TASK GOAL: Look at the data below and print exactly the lines from its first line through the line with "X40000Y-25000D03*"; the pictures stay out of the copy.

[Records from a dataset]

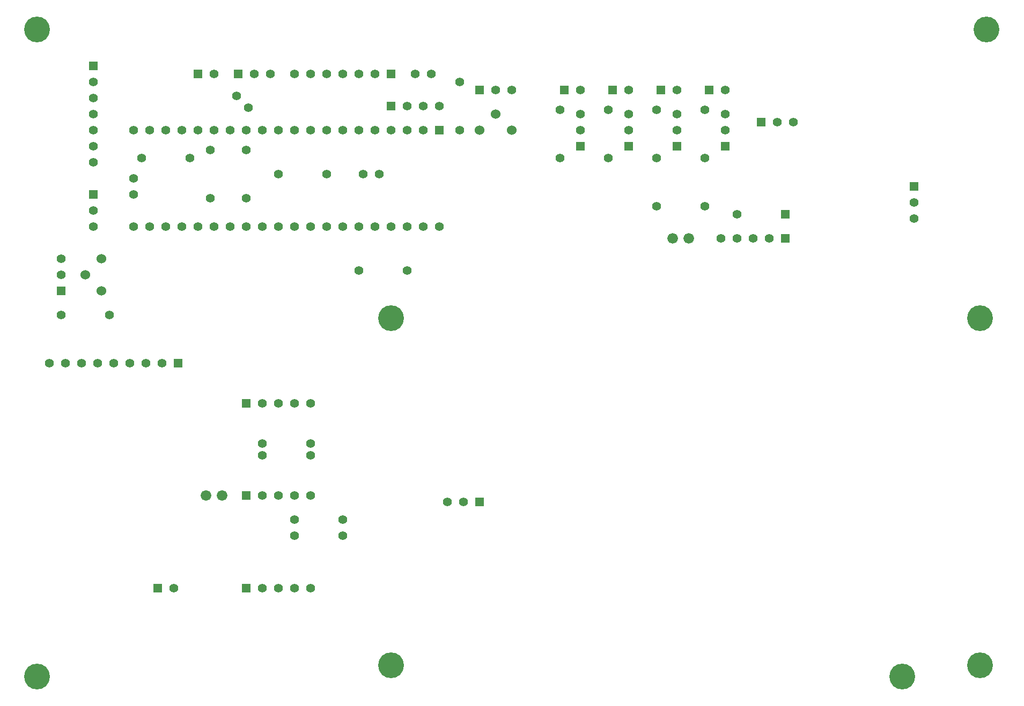
<source format=gbs>
G04 (created by PCBNEW (2013-07-07 BZR 4022)-stable) date 12/23/2015 4:52:50 PM*
%MOIN*%
G04 Gerber Fmt 3.4, Leading zero omitted, Abs format*
%FSLAX34Y34*%
G01*
G70*
G90*
G04 APERTURE LIST*
%ADD10C,0.00590551*%
%ADD11R,0.055X0.055*%
%ADD12C,0.055*%
%ADD13C,0.06*%
%ADD14C,0.066*%
%ADD15C,0.16*%
G04 APERTURE END LIST*
G54D10*
G54D11*
X32750Y-43000D03*
G54D12*
X31750Y-43000D03*
X30750Y-43000D03*
X29750Y-43000D03*
X28750Y-43000D03*
X27750Y-43000D03*
X26750Y-43000D03*
X25750Y-43000D03*
X24750Y-43000D03*
G54D11*
X46000Y-25000D03*
G54D12*
X45000Y-25000D03*
X44000Y-25000D03*
X43000Y-25000D03*
X42000Y-25000D03*
X41000Y-25000D03*
X40000Y-25000D03*
G54D11*
X27500Y-24500D03*
G54D12*
X27500Y-25500D03*
X27500Y-26500D03*
X27500Y-27500D03*
X27500Y-28500D03*
X27500Y-29500D03*
X27500Y-30500D03*
G54D11*
X37000Y-51250D03*
G54D12*
X38000Y-51250D03*
X39000Y-51250D03*
X40000Y-51250D03*
X41000Y-51250D03*
G54D11*
X37000Y-45500D03*
G54D12*
X38000Y-45500D03*
X39000Y-45500D03*
X40000Y-45500D03*
X41000Y-45500D03*
G54D11*
X37000Y-57000D03*
G54D12*
X38000Y-57000D03*
X39000Y-57000D03*
X40000Y-57000D03*
X41000Y-57000D03*
G54D11*
X70500Y-35250D03*
G54D12*
X69500Y-35250D03*
X68500Y-35250D03*
X67500Y-35250D03*
X66500Y-35250D03*
G54D11*
X46000Y-27000D03*
G54D12*
X47000Y-27000D03*
X48000Y-27000D03*
X49000Y-27000D03*
G54D11*
X51500Y-51650D03*
G54D12*
X50500Y-51650D03*
X49500Y-51650D03*
G54D11*
X57750Y-29500D03*
G54D12*
X57750Y-28500D03*
X57750Y-27500D03*
G54D11*
X78500Y-32000D03*
G54D12*
X78500Y-33000D03*
X78500Y-34000D03*
G54D11*
X25500Y-38500D03*
G54D12*
X25500Y-37500D03*
X25500Y-36500D03*
G54D11*
X27500Y-32500D03*
G54D12*
X27500Y-33500D03*
X27500Y-34500D03*
G54D11*
X51500Y-26000D03*
G54D12*
X52500Y-26000D03*
X53500Y-26000D03*
G54D11*
X69000Y-28000D03*
G54D12*
X70000Y-28000D03*
X71000Y-28000D03*
G54D11*
X36500Y-25000D03*
G54D12*
X37500Y-25000D03*
X38500Y-25000D03*
G54D11*
X62750Y-26000D03*
G54D12*
X63750Y-26000D03*
G54D11*
X65750Y-26000D03*
G54D12*
X66750Y-26000D03*
G54D11*
X59750Y-26000D03*
G54D12*
X60750Y-26000D03*
G54D11*
X56750Y-26000D03*
G54D12*
X57750Y-26000D03*
G54D11*
X34000Y-25000D03*
G54D12*
X35000Y-25000D03*
G54D11*
X31500Y-57000D03*
G54D12*
X32500Y-57000D03*
G54D13*
X28000Y-38500D03*
X27000Y-37500D03*
X28000Y-36500D03*
X51500Y-28500D03*
X52500Y-27500D03*
X53500Y-28500D03*
G54D12*
X62500Y-27250D03*
X62500Y-30250D03*
X59500Y-27250D03*
X59500Y-30250D03*
X65500Y-27250D03*
X65500Y-30250D03*
X56500Y-27250D03*
X56500Y-30250D03*
X34750Y-32750D03*
X34750Y-29750D03*
X40000Y-52750D03*
X43000Y-52750D03*
X38000Y-48000D03*
X41000Y-48000D03*
X38000Y-48750D03*
X41000Y-48750D03*
X37000Y-29750D03*
X37000Y-32750D03*
X65500Y-33250D03*
X62500Y-33250D03*
X40000Y-53750D03*
X43000Y-53750D03*
X47000Y-37250D03*
X44000Y-37250D03*
X50250Y-28500D03*
X50250Y-25500D03*
X33500Y-30250D03*
X30500Y-30250D03*
X25500Y-40000D03*
X28500Y-40000D03*
X42000Y-31250D03*
X39000Y-31250D03*
G54D14*
X34500Y-51250D03*
X35500Y-51250D03*
X63500Y-35250D03*
X64500Y-35250D03*
G54D11*
X49000Y-28500D03*
G54D12*
X48000Y-28500D03*
X47000Y-28500D03*
X46000Y-28500D03*
X45000Y-28500D03*
X44000Y-28500D03*
X43000Y-28500D03*
X42000Y-28500D03*
X41000Y-28500D03*
X40000Y-28500D03*
X39000Y-28500D03*
X38000Y-28500D03*
X37000Y-28500D03*
X36000Y-28500D03*
X35000Y-28500D03*
X34000Y-28500D03*
X33000Y-28500D03*
X32000Y-28500D03*
X31000Y-28500D03*
X30000Y-28500D03*
X30000Y-34500D03*
X31000Y-34500D03*
X32000Y-34500D03*
X33000Y-34500D03*
X34000Y-34500D03*
X35000Y-34500D03*
X36000Y-34500D03*
X37000Y-34500D03*
X38000Y-34500D03*
X39000Y-34500D03*
X40000Y-34500D03*
X41000Y-34500D03*
X42000Y-34500D03*
X43000Y-34500D03*
X44000Y-34500D03*
X45000Y-34500D03*
X46000Y-34500D03*
X47000Y-34500D03*
X48000Y-34500D03*
X49000Y-34500D03*
G54D11*
X70500Y-33750D03*
G54D12*
X67500Y-33750D03*
X36396Y-26396D03*
X37103Y-27103D03*
X30000Y-31500D03*
X30000Y-32500D03*
X45250Y-31250D03*
X44250Y-31250D03*
X47500Y-25000D03*
X48500Y-25000D03*
G54D15*
X82600Y-61800D03*
X46000Y-61800D03*
X46000Y-40200D03*
X82600Y-40200D03*
X24000Y-22250D03*
X83000Y-22250D03*
X24000Y-62500D03*
X77750Y-62500D03*
G54D11*
X60750Y-29500D03*
G54D12*
X60750Y-28500D03*
X60750Y-27500D03*
G54D11*
X63750Y-29500D03*
G54D12*
X63750Y-28500D03*
X63750Y-27500D03*
G54D11*
X66750Y-29500D03*
G54D12*
X66750Y-28500D03*
X66750Y-27500D03*
M02*

</source>
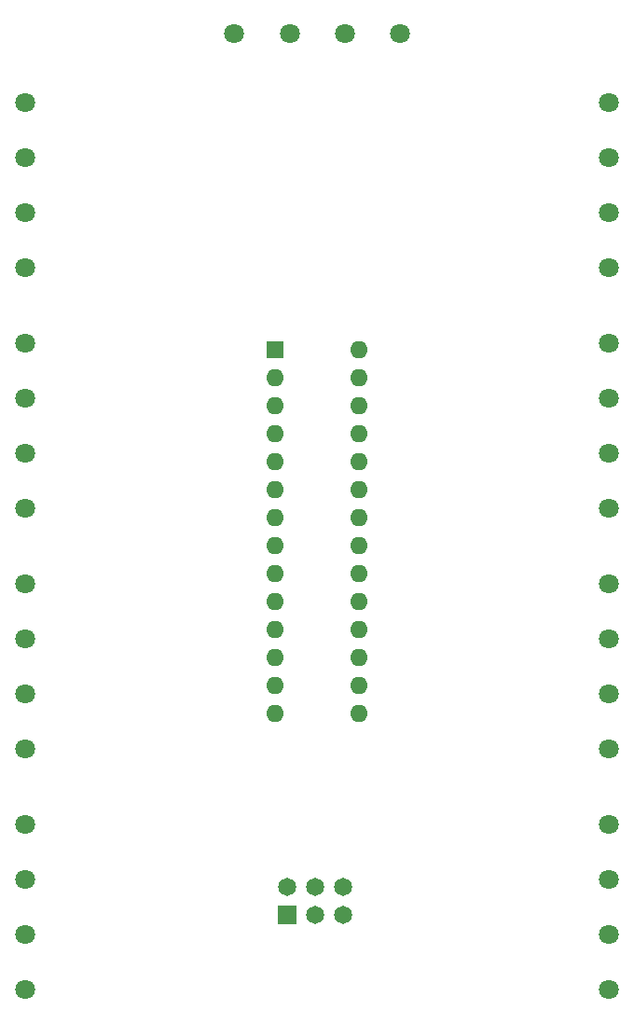
<source format=gbr>
%TF.GenerationSoftware,KiCad,Pcbnew,(5.1.9)-1*%
%TF.CreationDate,2021-06-30T11:02:33-04:00*%
%TF.ProjectId,disco_fish,64697363-6f5f-4666-9973-682e6b696361,rev?*%
%TF.SameCoordinates,Original*%
%TF.FileFunction,Soldermask,Bot*%
%TF.FilePolarity,Negative*%
%FSLAX46Y46*%
G04 Gerber Fmt 4.6, Leading zero omitted, Abs format (unit mm)*
G04 Created by KiCad (PCBNEW (5.1.9)-1) date 2021-06-30 11:02:33*
%MOMM*%
%LPD*%
G01*
G04 APERTURE LIST*
%ADD10O,1.600000X1.600000*%
%ADD11R,1.600000X1.600000*%
%ADD12C,1.651000*%
%ADD13R,1.651000X1.651000*%
%ADD14C,1.800000*%
G04 APERTURE END LIST*
D10*
%TO.C,U2*%
X168783000Y-74676000D03*
X161163000Y-107696000D03*
X168783000Y-77216000D03*
X161163000Y-105156000D03*
X168783000Y-79756000D03*
X161163000Y-102616000D03*
X168783000Y-82296000D03*
X161163000Y-100076000D03*
X168783000Y-84836000D03*
X161163000Y-97536000D03*
X168783000Y-87376000D03*
X161163000Y-94996000D03*
X168783000Y-89916000D03*
X161163000Y-92456000D03*
X168783000Y-92456000D03*
X161163000Y-89916000D03*
X168783000Y-94996000D03*
X161163000Y-87376000D03*
X168783000Y-97536000D03*
X161163000Y-84836000D03*
X168783000Y-100076000D03*
X161163000Y-82296000D03*
X168783000Y-102616000D03*
X161163000Y-79756000D03*
X168783000Y-105156000D03*
X161163000Y-77216000D03*
X168783000Y-107696000D03*
D11*
X161163000Y-74676000D03*
%TD*%
D12*
%TO.C,J10*%
X167386000Y-123444000D03*
X167386000Y-125984000D03*
X164846000Y-123444000D03*
X164846000Y-125984000D03*
X162306000Y-123444000D03*
D13*
X162306000Y-125984000D03*
%TD*%
D14*
%TO.C,J1*%
X138493500Y-67197000D03*
X138493500Y-62197000D03*
X138493500Y-57197000D03*
X138493500Y-52197000D03*
%TD*%
%TO.C,J2*%
X138493500Y-74041000D03*
X138493500Y-79041000D03*
X138493500Y-84041000D03*
X138493500Y-89041000D03*
%TD*%
%TO.C,J3*%
X138493500Y-110885000D03*
X138493500Y-105885000D03*
X138493500Y-100885000D03*
X138493500Y-95885000D03*
%TD*%
%TO.C,J4*%
X138493500Y-117729000D03*
X138493500Y-122729000D03*
X138493500Y-127729000D03*
X138493500Y-132729000D03*
%TD*%
%TO.C,J5*%
X191516000Y-52208400D03*
X191516000Y-57208400D03*
X191516000Y-62208400D03*
X191516000Y-67208400D03*
%TD*%
%TO.C,J6*%
X191516000Y-89052400D03*
X191516000Y-84052400D03*
X191516000Y-79052400D03*
X191516000Y-74052400D03*
%TD*%
%TO.C,J7*%
X191516000Y-95896400D03*
X191516000Y-100896400D03*
X191516000Y-105896400D03*
X191516000Y-110896400D03*
%TD*%
%TO.C,J8*%
X191516000Y-132740400D03*
X191516000Y-127740400D03*
X191516000Y-122740400D03*
X191516000Y-117740400D03*
%TD*%
%TO.C,J9*%
X172513000Y-45974000D03*
X167513000Y-45974000D03*
X162513000Y-45974000D03*
X157513000Y-45974000D03*
%TD*%
M02*

</source>
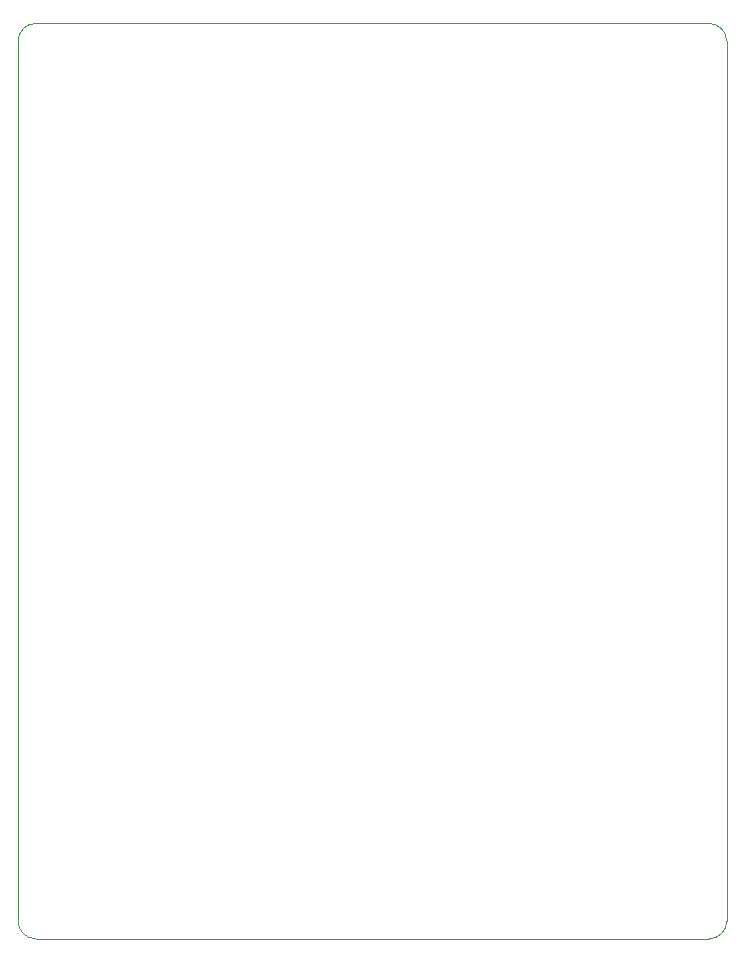
<source format=gbr>
%TF.GenerationSoftware,KiCad,Pcbnew,8.0.5*%
%TF.CreationDate,2024-10-24T23:33:23-07:00*%
%TF.ProjectId,HackPad,4861636b-5061-4642-9e6b-696361645f70,rev?*%
%TF.SameCoordinates,Original*%
%TF.FileFunction,Profile,NP*%
%FSLAX46Y46*%
G04 Gerber Fmt 4.6, Leading zero omitted, Abs format (unit mm)*
G04 Created by KiCad (PCBNEW 8.0.5) date 2024-10-24 23:33:23*
%MOMM*%
%LPD*%
G01*
G04 APERTURE LIST*
%TA.AperFunction,Profile*%
%ADD10C,0.050000*%
%TD*%
G04 APERTURE END LIST*
D10*
X40000000Y-44500000D02*
G75*
G02*
X41500000Y-43000000I1500000J0D01*
G01*
X98500000Y-43000000D02*
X41500000Y-43000000D01*
X40000000Y-44500000D02*
X40000000Y-119000000D01*
X41500000Y-120500000D02*
X98500000Y-120500000D01*
X100000000Y-119000000D02*
X100000000Y-44500000D01*
X41500000Y-120500000D02*
G75*
G02*
X40000000Y-119000000I0J1500000D01*
G01*
X98500000Y-43000000D02*
G75*
G02*
X100000000Y-44500000I0J-1500000D01*
G01*
X100000000Y-119000000D02*
G75*
G02*
X98500000Y-120500000I-1500000J0D01*
G01*
M02*

</source>
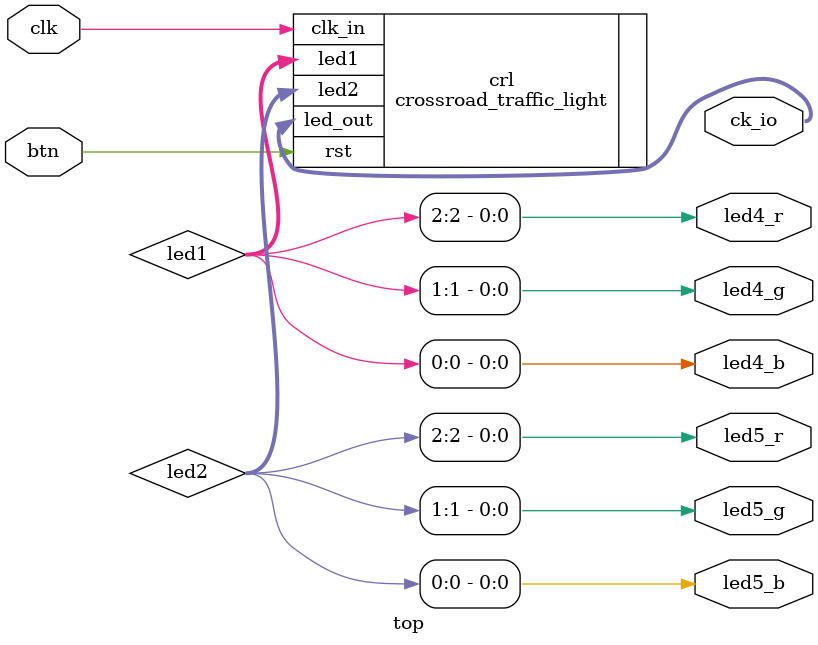
<source format=v>
module top(
    output led4_b, led4_g, led4_r, led5_b, led5_g, led5_r, 
    output [6:0] ck_io,
    input clk, btn
    );
    wire[2:0] led1, led2;
    assign {led4_r, led4_g, led4_b} = led1;
    assign {led5_r, led5_g, led5_b} = led2;
    crossroad_traffic_light crl(.led1(led1), .led2(led2),.led_out(ck_io), .clk_in(clk), .rst(btn));
endmodule

</source>
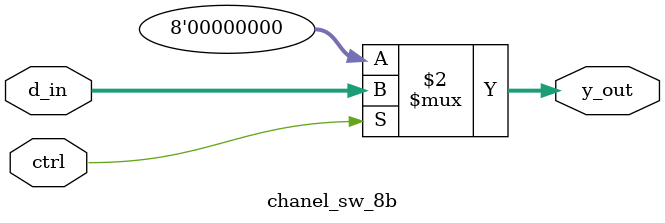
<source format=v>
module chanel_sw_8b(output [7:0] y_out, input [7:0] d_in, input ctrl);
    assign y_out = (ctrl == 1'b1) ?  d_in : 8'h00;
endmodule
</source>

ANSWER SECTION:
<source format=gbs>
G04 (created by PCBNEW (2013-07-07 BZR 4022)-stable) date 12/23/2015 4:52:50 PM*
%MOIN*%
G04 Gerber Fmt 3.4, Leading zero omitted, Abs format*
%FSLAX34Y34*%
G01*
G70*
G90*
G04 APERTURE LIST*
%ADD10C,0.00590551*%
%ADD11R,0.055X0.055*%
%ADD12C,0.055*%
%ADD13C,0.06*%
%ADD14C,0.066*%
%ADD15C,0.16*%
G04 APERTURE END LIST*
G54D10*
G54D11*
X32750Y-43000D03*
G54D12*
X31750Y-43000D03*
X30750Y-43000D03*
X29750Y-43000D03*
X28750Y-43000D03*
X27750Y-43000D03*
X26750Y-43000D03*
X25750Y-43000D03*
X24750Y-43000D03*
G54D11*
X46000Y-25000D03*
G54D12*
X45000Y-25000D03*
X44000Y-25000D03*
X43000Y-25000D03*
X42000Y-25000D03*
X41000Y-25000D03*
X40000Y-25000D03*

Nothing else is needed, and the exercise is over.